No I didn't do this. Do I just mix some flour into the stew? When? About 1 hour before it's done?
 
You may even want to dredge your pot roast in a seasoned four and then brown it off prior to putting it into the crock pot. This will actually cook out the flour taste and make a bit of roux which will give a little thickening power. If things are still too wet at the end, drain off the liquid and pour it into a seprate pan and put that onto a burner and give it a taste. If it's bland season it or reduce it to increase your flavor and then thicken it with a white wash ( flour and water) or some more roux. Return it to your meat and veggies. There are some crock pot recipes especially chicken base that use canned cream of mushroom soup as part of the sauce which will give you a thick sauce at the end.
 
I hardly ever use much water in my crock pot. Usually just enough tocover the bottom of the crock. Post roast is set on trivet or rack inside and veggies added later after meat has cooked a bit. If I think it needs more water it can always be added later.
 
When I make pasta sauces, stews, goulash, etc. in the crock pot, I always start my cooking on the stove in a stock pot, bring to a boil then simmer for an hour or so. I then transfer it to the crock pot and let it simmer for 5-6 hours. If you start everything in the crock pot it will always taste boiled. Sear your meats & veggies in a pan/pot first to give it the best flavor. Also, unless your adding a thickener/potatoes to your stews it will not reduce enough in the crock pot to thicken.
 
Jeekinz said:
When I make pasta sauces, stews, goulash, etc. in the crock pot, I always start my cooking on the stove in a stock pot, bring to a boil then simmer for an hour or so. I then transfer it to the crock pot and let it simmer for 5-6 hours...quote]

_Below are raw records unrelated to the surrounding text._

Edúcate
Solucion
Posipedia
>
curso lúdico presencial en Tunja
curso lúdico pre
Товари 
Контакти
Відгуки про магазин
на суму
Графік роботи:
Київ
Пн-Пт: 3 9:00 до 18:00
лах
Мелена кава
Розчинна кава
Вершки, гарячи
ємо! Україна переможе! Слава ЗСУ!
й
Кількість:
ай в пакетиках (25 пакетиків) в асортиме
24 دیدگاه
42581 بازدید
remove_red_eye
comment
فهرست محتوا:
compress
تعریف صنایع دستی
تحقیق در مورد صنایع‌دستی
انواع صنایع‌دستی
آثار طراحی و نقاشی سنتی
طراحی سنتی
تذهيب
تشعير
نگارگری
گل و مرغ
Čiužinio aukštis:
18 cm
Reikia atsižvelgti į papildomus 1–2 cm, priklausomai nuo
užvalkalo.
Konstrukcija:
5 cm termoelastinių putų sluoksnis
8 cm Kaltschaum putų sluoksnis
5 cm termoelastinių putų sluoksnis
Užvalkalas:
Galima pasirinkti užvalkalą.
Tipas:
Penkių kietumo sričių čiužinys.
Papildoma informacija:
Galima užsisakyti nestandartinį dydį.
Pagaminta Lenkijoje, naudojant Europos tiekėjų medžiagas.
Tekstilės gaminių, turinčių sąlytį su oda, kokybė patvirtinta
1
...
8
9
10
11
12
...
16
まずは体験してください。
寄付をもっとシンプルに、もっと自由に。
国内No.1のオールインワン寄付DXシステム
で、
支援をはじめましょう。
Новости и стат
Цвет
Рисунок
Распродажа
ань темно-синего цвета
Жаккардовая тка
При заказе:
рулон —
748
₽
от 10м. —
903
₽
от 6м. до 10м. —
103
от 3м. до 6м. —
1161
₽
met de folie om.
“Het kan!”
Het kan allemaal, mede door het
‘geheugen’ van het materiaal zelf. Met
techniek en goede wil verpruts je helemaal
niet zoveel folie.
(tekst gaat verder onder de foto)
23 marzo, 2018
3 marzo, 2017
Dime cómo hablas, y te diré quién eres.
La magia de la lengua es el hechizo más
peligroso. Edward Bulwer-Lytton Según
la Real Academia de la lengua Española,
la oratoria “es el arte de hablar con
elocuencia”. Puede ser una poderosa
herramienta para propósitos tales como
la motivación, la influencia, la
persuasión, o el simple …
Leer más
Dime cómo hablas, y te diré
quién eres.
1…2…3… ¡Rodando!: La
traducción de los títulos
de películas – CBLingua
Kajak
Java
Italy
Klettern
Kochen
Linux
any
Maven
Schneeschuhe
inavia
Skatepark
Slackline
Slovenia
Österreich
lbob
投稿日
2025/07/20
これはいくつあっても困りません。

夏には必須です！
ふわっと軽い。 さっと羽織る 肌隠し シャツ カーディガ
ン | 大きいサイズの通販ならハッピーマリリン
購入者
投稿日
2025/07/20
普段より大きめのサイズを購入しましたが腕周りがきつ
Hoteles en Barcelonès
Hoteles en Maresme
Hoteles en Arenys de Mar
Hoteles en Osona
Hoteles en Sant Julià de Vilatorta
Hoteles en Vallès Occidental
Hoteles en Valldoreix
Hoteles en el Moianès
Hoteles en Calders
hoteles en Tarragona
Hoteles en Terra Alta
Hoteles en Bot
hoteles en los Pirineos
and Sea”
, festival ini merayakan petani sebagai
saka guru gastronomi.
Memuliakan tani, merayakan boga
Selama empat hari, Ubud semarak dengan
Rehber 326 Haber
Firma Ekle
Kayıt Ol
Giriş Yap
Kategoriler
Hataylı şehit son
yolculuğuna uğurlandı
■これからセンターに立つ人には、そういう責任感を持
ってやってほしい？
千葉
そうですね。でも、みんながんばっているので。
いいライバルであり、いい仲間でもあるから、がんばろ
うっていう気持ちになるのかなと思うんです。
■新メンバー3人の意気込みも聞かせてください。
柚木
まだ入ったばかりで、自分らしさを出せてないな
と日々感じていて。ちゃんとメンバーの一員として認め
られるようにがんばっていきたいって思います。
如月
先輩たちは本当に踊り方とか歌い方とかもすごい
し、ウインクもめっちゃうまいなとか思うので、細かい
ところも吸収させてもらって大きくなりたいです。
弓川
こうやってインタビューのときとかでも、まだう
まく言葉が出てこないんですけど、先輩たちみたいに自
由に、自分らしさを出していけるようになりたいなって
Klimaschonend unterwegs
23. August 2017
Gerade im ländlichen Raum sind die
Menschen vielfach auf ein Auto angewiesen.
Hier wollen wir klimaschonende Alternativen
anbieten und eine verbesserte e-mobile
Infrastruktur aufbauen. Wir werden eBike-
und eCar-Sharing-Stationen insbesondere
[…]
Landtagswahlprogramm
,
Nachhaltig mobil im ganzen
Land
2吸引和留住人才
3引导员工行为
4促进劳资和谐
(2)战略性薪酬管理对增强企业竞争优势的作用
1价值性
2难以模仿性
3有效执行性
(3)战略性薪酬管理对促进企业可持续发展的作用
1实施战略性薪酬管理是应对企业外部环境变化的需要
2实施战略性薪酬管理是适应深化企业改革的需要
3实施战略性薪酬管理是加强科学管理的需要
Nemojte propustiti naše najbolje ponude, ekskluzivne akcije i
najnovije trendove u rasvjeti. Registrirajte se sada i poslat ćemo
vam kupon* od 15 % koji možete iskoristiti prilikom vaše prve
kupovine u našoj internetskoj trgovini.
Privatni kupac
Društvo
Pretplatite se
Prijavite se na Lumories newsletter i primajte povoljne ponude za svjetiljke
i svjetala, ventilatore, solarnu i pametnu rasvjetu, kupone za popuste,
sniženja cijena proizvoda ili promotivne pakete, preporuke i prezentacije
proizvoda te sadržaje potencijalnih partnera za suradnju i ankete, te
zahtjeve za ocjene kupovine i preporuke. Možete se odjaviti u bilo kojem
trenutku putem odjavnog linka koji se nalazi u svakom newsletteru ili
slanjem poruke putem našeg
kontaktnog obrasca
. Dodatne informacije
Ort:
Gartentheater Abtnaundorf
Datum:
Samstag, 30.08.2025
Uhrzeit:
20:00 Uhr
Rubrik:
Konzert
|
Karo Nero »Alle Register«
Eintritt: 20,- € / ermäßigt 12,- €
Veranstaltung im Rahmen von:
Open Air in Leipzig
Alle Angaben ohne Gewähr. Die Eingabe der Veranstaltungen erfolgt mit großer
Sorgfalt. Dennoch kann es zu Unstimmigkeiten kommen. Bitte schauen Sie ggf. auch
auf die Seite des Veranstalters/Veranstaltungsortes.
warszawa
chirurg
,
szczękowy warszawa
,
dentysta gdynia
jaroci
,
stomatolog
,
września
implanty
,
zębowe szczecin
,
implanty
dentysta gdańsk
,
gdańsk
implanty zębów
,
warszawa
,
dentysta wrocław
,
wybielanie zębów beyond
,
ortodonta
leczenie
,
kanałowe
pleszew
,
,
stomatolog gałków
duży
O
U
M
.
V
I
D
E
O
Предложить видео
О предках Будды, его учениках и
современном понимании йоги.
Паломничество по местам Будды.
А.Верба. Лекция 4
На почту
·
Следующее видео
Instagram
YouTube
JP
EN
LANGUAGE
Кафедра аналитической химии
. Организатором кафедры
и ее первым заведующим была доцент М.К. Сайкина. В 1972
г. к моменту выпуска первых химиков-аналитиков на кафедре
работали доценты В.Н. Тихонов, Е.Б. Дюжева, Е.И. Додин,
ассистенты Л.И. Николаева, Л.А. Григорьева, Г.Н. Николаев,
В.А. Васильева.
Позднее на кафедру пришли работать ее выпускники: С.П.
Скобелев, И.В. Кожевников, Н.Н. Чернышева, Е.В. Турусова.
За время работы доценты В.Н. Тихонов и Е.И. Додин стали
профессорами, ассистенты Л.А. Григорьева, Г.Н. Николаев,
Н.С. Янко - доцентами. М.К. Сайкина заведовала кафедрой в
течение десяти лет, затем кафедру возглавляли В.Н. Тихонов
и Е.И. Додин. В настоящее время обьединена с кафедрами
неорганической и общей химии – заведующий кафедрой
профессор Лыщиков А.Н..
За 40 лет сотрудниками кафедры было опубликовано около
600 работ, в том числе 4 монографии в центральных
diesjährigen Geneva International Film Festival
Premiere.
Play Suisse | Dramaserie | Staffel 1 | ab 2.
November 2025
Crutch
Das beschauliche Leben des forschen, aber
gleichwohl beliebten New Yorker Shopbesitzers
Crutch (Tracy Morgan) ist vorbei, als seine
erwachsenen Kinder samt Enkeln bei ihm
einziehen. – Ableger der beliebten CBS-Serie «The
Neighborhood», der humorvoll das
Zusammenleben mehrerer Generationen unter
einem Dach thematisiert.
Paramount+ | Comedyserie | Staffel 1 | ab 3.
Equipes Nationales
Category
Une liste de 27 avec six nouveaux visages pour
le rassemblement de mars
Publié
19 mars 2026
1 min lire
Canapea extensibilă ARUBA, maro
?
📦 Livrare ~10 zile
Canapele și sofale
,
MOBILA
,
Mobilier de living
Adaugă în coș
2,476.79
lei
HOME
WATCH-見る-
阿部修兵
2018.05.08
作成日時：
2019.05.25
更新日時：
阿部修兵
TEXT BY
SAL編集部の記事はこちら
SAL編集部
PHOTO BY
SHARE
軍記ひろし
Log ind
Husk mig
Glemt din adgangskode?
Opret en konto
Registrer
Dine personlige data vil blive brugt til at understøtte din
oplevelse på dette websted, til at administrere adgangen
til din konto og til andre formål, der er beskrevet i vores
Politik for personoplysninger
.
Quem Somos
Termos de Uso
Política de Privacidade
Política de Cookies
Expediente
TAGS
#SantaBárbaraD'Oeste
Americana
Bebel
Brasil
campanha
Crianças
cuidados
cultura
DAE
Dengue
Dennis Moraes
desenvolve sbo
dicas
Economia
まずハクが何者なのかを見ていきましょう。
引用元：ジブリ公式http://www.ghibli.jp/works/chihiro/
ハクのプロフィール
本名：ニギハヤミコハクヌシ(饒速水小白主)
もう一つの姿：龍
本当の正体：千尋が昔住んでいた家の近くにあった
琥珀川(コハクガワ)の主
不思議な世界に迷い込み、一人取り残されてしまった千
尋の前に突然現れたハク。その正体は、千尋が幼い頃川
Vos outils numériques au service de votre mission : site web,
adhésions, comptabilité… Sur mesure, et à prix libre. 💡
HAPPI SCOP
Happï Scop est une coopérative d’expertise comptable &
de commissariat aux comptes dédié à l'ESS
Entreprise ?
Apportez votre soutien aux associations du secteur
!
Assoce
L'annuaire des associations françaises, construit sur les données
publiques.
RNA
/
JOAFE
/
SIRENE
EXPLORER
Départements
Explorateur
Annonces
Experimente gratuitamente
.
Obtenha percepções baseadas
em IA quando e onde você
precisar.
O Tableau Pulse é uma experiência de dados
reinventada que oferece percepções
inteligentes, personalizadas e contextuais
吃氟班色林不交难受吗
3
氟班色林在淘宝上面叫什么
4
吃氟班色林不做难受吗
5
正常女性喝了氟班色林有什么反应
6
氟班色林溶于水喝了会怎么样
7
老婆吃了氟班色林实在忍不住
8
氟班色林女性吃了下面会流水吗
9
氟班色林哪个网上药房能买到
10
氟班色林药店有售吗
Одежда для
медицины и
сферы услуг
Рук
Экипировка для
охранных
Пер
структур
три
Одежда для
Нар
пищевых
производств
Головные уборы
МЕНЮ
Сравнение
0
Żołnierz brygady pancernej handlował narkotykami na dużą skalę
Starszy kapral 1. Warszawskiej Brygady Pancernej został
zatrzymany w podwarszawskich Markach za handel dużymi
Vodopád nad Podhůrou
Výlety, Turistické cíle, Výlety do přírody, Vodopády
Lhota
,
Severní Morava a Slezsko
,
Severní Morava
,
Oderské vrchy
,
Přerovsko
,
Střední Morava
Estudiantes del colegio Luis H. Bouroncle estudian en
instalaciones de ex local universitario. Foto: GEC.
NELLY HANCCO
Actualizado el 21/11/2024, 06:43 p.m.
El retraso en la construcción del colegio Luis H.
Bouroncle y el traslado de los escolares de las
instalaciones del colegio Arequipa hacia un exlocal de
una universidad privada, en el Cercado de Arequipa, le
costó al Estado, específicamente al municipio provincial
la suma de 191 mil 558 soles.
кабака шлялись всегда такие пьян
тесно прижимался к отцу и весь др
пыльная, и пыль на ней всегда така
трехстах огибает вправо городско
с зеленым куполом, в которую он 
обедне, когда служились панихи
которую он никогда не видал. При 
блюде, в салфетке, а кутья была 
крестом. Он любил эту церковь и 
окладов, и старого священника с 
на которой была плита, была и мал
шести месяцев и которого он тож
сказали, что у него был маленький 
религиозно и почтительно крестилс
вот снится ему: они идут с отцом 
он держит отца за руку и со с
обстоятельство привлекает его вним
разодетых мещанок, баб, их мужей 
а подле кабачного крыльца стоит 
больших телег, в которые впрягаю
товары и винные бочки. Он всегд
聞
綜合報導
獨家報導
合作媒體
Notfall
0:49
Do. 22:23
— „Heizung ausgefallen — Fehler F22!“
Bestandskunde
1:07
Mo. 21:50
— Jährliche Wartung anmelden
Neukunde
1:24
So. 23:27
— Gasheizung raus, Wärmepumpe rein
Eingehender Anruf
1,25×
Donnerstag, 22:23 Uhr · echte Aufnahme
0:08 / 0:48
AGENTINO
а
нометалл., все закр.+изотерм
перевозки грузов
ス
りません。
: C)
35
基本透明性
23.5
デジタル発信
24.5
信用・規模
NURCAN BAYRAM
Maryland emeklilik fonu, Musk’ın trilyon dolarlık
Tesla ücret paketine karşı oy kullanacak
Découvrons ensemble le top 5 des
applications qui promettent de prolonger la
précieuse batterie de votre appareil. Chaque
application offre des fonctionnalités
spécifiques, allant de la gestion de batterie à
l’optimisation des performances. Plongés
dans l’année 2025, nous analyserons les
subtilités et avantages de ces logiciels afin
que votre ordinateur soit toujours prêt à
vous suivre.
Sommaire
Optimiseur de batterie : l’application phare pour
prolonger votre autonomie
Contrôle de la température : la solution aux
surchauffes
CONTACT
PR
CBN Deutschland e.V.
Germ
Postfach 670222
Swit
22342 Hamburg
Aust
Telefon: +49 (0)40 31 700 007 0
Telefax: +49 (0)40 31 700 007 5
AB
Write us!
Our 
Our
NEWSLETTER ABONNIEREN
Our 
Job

If you do all that work in the stock pot on the stovetop, why bother with the crockpot at all?
 
Less gas, makes room on the stove, less chance for burning, I can go about my daily business w/o worrying, I can have fun cooking in the am, and enjoy it in the pm. As I said, those recipies simmer for 5-6 hrs. I get the stovetop taste with crockpot ease.
 
Jeekinz said:
Less gas, makes room on the stove, less chance for burning, I can go about my daily business w/o worrying, I can have fun cooking in the am, and enjoy it in the pm. As I said, those recipies simmer for 5-6 hrs. I get the stovetop taste with crockpot ease.


Fair enough.

Where I live, gas is a lot less expensive than electricity so I don't use a CP.
 
Poutine said:
on this web site Electric Bill Estimator - Department of Water and Power
they estimate it costs $0.043407 (just over 4 cents) to run a crock pot for 7 hours
an electric oven at 350F for 7 hours is $0.87 (still not a lot but 20 times more expensive than a crock pot)
I knew that crock pots did not take very much energy but that is crazy!

I wonder how much it costs to run a gas stove for 7 hours?
You would not cook something for as long on the stove as you would in the crock pot. Crock pots are slow cookers. The same meal (usually) can be made on the stove top in a fraction of the time.